The UB Project Report: Week Five
End of week five, Buffalo. Last week, we completed a fairly intense daylong workshop with Indi Young and Eric Fain, devoted mostly to the principles of non-leading interviews and the process of combing through transcripts for the tasks that will eventually be the building blocks for our mental models.
I’ve come to two conclusions:
First, the best interviewers for this process are the ones who have:
a) gone through several years of therapy and/or have a parent in the counseling profession
b) done a good deal of teaching in some sort of setting
c) led an awful lot of intake meetings over time
As Jeremiah put it, it’s a hard thing to pull back from “tell me what you want and need, oh my wonderful client” to allowing the conversation to go where it needs to go. Indi likens it in her book to the kind of conversation you’d likely have with someone at a cocktail party. (Funny, but those are the hardest to remember through the martini haze.)
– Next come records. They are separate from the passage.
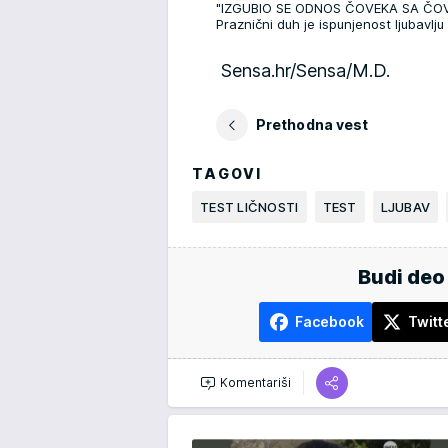
"IZGUBIO SE ODNOS ČOVEKA SA ČOVEKO
Praznični duh je ispunjenost ljubavlj
Sensa.hr/Sensa/M.D.
Prethodna vest
TAGOVI
TEST LIČNOSTI
TEST
LJUBAV
Budi deo
Facebook
Twitt
Komentariši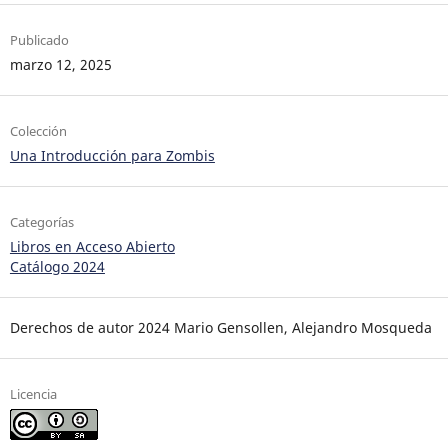
Publicado
marzo 12, 2025
Colección
Una Introducción para Zombis
Categorías
Libros en Acceso Abierto
Catálogo 2024
Derechos de autor 2024 Mario Gensollen, Alejandro Mosqueda
Licencia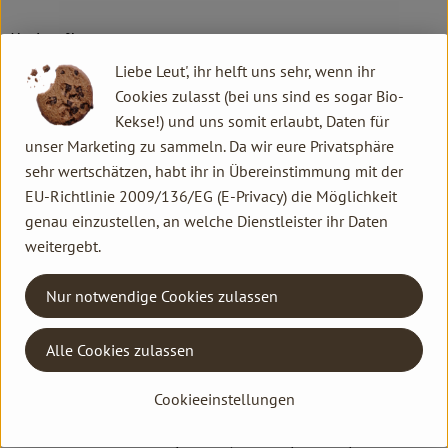
Herkunft
Liebe Leut', ihr helft uns sehr, wenn ihr
Cookies zulasst (bei uns sind es sogar Bio-
Hersteller: My Love - My Life
Kekse!) und uns somit erlaubt, Daten für
unser Marketing zu sammeln. Da wir eure Privatsphäre
AT
sehr wertschätzen, habt ihr in Übereinstimmung mit der
EU-Richtlinie 2009/136/EG (E-Privacy) die Möglichkeit
genau einzustellen, an welche Dienstleister ihr Daten
Leeb Biomilch GmbH
weitergebt.
A 4552 Wartberg/Krems
Nur notwendige Cookies zulassen
Kreativität, Liebe zum Handwerk und Nachhaltigkeit bilden
das Fundament der Marke „MyLove-MyLife“. Bei den „MyLove-
Alle Cookies zulassen
MyLife“ Produkten handelt es sich um vegane Bio-Produkte
auf rein pflanzlicher Basis aus Hafer, Kokos, Mandel und Soja.
Cookieeinstellungen
Bei allen Zutaten wird stets auf Herkunft und soziale
Produktions-Standards geachtet, denn MyLove-MyLife steht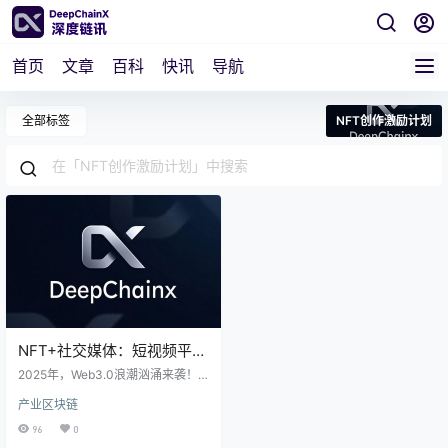
首页
文章
百科
快讯
导航
全部标签
NFT创作激励计划
NFT+社交媒体：短视频平台
如何借数字藏品激活用户创
2025年，Web3.0浪潮汹涌来袭！
作力
某头部短视频平台以区块链技术为
产业区块链
利刃，推出“非同质化代币创作激励
计划”，重构内容价值分配体系。创
96
0
作者首次掌握数字资产所有权，通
The second conclusion is that parsing human behavior is a hard, hard, hard thing to do. One of the things that I really love about Indi’s mental models framework is that it provides a fairly granular and scientific methodology for understanding your users’ expectations and needs. It’s time- and labor-intensive (and it also requires a great deal of discipline in consistently dissecting from interview to interview), but it’s thorough and the resulting IA is imminently defensible.
Our project team spent most of this week laying the technical groundwork for scheduling, recording, and processing phone interviews—Google Apps, Skype and plugins, Garageband, and Quicktime, oh my. Next up, 66 one-hour calls over three weeks. We’ve got four interviewers and four audio-transcript combers prepping for the breakneck effort. Let the wild rumpus start!